TASK PROMPT
Scan the entries below for "ایران" and copy each line that holds it.

[Extracted data entries]

=== Section Start ===

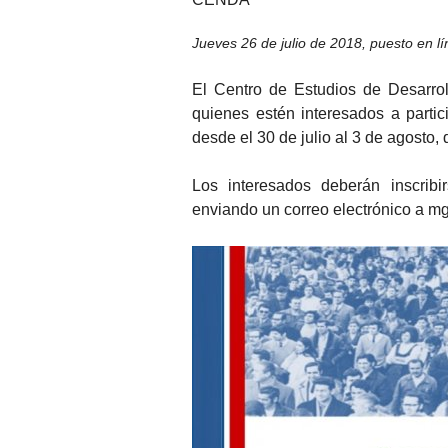
Jueves 26 de julio de 2018
,
puesto en l
El Centro de Estudios de Desarrol
quienes estén interesados a partic
desde el 30 de julio al 3 de agosto,
Los interesados deberán inscri
enviando un correo electrónico a mg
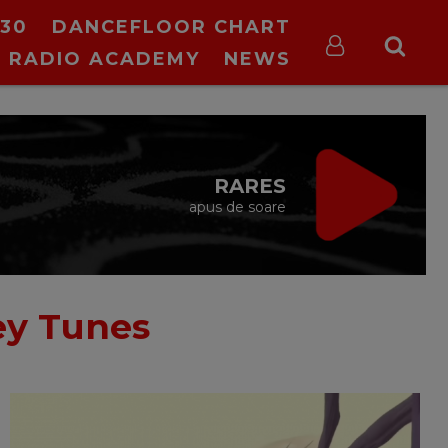
30
DANCEFLOOR CHART
RADIO ACADEMY
NEWS
RARES
apus de soare
y Tunes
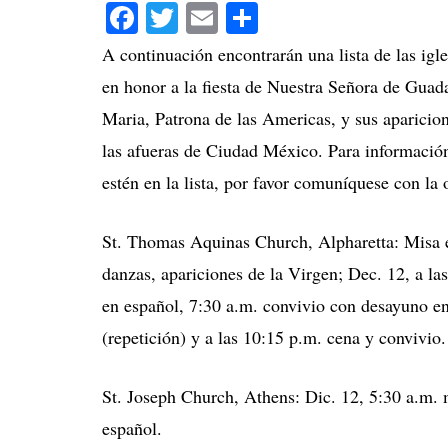
Facebook
Twitter
Email
Compartir
A continuación encontrarán una lista de las igl
en honor a la fiesta de Nuestra Señora de Guad
Maria, Patrona de las Americas, y sus aparicio
las afueras de Ciudad México. Para información
estén en la lista, por favor comuníquese con la 
St. Thomas Aquinas Church, Alpharetta: Misa en 
danzas, apariciones de la Virgen; Dec. 12, a la
en español, 7:30 a.m. convivio con desayuno en e
(repetición) y a las 10:15 p.m. cena y convivio.
St. Joseph Church, Athens: Dic. 12, 5:30 a.m. m
español.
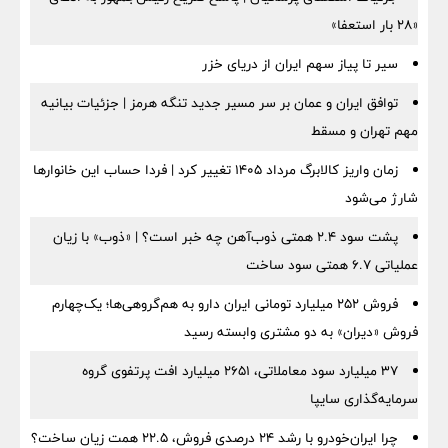
«۲۸ بار استعفا»
سیر تا پیاز سهم ایران از دریای خزر
توافق ایران و عمان بر سر مسیر جدید تنگه هرمز | جزئیات بیانیه
مهم تهران و مسقط
زمان واریز کالابرگ مرداد ۱۴۰۵ تغییر کرد | فردا حساب این خانوارها
شارژ می‌شود
پشت سود ۲.۴ همتی ذوب‌آهن چه خبر است؟ | «ذوب» با زیان
عملیاتی ۶.۷ همتی سود ساخت
فروش ۲۵۲ میلیارد تومانی ایران دارو به هم‌گروهی‌ها؛ یک‌چهارم
فروش «دیران» به دو مشتری وابسته رسید
۳۷ میلیارد سود معاملاتی، ۲۶۵۱ میلیارد افت پرتفوی گروه
سرمایه‌گذاری سایپا
چرا ایران‌خودرو با رشد ۲۴ درصدی فروش، ۲۲.۵ همت زیان ساخت؟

=== Section End ===

RESULT
سیر تا پیاز سهم ایران از دریای خزر
توافق ایران و عمان بر سر مسیر جدید تنگه هرمز | جزئیات بیانیه
فروش ۲۵۲ میلیارد تومانی ایران دارو به هم‌گروهی‌ها؛ یک‌چهارم
چرا ایران‌خودرو با رشد ۲۴ درصدی فروش، ۲۲.۵ همت زیان ساخت؟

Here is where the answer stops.